▶ _What you will do_
Return all lines of the data in which the string "Quick" occurs.

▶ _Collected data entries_

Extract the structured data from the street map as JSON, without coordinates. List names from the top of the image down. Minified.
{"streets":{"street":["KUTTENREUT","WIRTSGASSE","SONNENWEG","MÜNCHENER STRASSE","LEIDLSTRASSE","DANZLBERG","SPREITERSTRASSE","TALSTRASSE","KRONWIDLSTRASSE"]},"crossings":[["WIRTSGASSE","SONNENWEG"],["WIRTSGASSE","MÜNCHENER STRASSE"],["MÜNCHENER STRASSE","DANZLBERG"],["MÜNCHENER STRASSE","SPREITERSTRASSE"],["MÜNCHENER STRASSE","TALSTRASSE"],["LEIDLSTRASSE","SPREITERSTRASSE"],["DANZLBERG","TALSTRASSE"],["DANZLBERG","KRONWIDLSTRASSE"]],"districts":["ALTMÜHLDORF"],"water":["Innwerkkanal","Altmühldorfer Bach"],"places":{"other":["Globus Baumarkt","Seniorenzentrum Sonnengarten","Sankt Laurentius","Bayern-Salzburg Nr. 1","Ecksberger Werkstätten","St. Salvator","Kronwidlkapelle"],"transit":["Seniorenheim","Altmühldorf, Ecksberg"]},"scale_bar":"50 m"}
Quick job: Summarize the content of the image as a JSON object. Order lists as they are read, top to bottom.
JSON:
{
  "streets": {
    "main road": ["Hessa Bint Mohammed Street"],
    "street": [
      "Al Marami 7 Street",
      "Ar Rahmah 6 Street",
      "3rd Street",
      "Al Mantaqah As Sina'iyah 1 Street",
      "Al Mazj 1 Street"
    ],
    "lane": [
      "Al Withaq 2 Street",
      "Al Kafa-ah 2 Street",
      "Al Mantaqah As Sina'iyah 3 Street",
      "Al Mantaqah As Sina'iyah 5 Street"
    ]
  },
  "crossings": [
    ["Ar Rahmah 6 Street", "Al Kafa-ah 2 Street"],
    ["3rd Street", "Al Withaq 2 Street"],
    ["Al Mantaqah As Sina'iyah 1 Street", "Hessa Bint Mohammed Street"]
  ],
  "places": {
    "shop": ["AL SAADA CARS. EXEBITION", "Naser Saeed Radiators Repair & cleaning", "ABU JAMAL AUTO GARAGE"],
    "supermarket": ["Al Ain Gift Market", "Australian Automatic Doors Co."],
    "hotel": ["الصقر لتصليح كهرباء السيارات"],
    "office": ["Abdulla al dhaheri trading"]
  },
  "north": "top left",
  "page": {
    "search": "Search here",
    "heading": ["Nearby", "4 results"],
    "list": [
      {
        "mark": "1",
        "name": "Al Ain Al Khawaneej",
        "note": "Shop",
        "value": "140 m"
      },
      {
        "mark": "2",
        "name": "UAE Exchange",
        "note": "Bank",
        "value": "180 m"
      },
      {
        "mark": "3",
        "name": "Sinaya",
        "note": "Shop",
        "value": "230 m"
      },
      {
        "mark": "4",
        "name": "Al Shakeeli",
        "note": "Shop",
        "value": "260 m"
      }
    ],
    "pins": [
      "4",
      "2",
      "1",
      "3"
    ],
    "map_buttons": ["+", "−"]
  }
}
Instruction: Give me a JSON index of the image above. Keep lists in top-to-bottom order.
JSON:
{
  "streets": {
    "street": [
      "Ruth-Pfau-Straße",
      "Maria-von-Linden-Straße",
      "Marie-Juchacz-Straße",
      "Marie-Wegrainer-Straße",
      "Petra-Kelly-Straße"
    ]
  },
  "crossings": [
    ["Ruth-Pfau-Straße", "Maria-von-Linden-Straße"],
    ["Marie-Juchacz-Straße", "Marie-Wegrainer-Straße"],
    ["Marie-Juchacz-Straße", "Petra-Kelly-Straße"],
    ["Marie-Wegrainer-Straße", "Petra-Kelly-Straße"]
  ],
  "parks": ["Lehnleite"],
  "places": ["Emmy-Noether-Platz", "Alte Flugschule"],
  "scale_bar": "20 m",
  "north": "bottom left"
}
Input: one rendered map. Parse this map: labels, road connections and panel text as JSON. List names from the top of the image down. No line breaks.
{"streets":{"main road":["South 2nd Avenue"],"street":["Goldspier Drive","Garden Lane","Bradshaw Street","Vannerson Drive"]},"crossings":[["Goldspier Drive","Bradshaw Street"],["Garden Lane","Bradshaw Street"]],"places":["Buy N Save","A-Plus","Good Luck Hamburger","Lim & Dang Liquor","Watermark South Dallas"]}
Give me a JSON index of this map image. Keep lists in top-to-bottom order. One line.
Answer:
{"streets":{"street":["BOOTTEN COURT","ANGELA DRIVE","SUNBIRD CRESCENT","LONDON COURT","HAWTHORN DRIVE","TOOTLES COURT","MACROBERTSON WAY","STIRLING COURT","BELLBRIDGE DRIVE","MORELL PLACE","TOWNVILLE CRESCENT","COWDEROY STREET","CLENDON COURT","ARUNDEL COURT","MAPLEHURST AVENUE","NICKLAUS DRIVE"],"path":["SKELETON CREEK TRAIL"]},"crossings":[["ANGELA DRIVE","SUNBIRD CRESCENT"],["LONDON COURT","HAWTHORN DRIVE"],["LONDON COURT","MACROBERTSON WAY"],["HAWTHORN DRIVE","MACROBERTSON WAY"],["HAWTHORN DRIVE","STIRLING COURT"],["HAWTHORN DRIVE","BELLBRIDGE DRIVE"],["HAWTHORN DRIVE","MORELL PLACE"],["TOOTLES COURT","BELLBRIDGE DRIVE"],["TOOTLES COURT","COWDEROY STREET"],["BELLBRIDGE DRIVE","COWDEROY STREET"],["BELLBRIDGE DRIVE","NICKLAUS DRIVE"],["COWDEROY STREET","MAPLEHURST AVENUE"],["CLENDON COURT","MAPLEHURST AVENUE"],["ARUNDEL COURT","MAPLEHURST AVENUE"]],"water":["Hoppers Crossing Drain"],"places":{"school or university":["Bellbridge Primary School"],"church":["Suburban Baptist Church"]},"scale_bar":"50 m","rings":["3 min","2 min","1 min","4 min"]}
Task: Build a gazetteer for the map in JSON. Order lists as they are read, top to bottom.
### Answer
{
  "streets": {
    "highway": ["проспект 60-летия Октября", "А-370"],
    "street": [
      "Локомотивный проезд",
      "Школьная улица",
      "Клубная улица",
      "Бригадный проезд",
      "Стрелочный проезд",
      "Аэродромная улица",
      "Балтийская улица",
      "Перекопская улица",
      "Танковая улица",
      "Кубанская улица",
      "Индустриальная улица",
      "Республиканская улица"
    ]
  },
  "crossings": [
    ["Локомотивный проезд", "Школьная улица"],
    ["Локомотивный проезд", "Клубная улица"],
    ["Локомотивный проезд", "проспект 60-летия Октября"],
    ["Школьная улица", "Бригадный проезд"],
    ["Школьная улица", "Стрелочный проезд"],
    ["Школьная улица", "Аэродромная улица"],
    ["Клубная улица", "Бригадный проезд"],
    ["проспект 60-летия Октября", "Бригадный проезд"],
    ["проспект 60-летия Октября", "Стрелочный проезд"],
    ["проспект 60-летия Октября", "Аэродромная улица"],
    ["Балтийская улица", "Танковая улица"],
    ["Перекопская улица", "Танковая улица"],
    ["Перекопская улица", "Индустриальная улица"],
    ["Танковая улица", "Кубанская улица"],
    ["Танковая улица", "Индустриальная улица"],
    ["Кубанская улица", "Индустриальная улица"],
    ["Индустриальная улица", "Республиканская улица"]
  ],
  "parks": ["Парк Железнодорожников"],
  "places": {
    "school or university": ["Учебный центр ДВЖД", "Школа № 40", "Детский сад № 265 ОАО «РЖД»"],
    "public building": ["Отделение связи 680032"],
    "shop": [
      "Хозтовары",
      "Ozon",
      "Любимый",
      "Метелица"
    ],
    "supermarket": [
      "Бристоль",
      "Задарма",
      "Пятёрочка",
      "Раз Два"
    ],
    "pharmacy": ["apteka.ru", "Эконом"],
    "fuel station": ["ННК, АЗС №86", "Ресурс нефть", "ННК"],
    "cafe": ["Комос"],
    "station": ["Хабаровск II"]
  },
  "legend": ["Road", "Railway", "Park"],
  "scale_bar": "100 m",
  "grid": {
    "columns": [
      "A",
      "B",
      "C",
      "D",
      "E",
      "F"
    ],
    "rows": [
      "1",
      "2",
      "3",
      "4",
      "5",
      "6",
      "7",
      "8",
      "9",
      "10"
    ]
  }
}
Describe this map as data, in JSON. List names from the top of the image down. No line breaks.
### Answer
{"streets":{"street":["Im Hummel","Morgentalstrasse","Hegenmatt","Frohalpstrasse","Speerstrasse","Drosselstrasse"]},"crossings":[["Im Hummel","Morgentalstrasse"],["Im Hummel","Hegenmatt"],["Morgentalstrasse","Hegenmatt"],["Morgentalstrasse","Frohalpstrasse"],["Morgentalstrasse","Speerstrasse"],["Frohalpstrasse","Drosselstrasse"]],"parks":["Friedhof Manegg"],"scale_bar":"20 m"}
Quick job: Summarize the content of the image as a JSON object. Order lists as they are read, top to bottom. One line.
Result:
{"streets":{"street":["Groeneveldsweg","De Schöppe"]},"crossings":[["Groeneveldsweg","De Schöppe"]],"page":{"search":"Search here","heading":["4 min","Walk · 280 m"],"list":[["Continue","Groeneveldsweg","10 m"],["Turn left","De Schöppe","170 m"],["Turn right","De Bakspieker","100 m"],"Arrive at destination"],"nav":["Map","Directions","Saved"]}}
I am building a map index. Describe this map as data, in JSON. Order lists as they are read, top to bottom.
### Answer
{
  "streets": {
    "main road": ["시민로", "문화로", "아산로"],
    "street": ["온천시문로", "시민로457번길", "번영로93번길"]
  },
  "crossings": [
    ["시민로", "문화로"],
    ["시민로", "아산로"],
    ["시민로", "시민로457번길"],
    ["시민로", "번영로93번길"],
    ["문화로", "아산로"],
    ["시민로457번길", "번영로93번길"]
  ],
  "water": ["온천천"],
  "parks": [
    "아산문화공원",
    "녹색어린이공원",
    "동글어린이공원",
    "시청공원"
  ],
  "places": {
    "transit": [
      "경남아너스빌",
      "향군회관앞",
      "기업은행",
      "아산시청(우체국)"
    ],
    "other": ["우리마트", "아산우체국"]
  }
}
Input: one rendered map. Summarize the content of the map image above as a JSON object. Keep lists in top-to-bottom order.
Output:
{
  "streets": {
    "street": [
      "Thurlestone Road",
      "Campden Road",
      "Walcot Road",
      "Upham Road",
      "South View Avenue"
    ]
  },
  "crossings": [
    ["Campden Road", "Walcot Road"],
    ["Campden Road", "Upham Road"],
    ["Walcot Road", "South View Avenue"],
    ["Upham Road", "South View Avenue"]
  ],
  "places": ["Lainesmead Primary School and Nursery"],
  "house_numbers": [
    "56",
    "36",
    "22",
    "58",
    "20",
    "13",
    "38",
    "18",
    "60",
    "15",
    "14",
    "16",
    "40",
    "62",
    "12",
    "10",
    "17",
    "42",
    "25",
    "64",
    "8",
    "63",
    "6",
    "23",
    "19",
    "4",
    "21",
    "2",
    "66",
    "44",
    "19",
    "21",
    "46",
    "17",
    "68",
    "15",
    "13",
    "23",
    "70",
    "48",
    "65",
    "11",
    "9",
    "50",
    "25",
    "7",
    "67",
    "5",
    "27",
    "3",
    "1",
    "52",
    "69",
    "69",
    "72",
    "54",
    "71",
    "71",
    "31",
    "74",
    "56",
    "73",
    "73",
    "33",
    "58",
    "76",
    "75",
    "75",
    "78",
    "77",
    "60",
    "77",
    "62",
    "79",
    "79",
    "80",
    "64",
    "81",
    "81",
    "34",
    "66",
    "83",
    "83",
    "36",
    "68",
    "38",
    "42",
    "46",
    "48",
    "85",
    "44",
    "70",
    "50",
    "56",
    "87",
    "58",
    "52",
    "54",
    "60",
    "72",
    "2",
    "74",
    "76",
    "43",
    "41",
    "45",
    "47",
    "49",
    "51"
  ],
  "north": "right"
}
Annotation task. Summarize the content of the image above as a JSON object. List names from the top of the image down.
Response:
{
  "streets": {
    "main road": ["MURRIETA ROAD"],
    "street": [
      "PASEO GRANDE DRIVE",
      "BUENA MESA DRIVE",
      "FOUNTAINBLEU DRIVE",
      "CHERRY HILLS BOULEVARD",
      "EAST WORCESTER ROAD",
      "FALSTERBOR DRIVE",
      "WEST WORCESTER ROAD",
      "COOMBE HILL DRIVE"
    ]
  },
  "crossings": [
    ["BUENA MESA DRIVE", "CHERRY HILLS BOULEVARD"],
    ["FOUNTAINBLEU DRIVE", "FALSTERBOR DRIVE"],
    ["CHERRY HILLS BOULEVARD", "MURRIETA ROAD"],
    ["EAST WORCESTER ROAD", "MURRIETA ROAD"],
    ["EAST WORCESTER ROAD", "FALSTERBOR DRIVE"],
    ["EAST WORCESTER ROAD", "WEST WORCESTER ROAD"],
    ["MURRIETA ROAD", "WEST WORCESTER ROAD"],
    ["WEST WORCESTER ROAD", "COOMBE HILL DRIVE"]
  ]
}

▶ _The answer_
Quick job: Summarize the content of the image as a JSON object. Order lists as they are read, top to bottom.
Quick job: Summarize the content of the image as a JSON object. Order lists as they are read, top to bottom. One line.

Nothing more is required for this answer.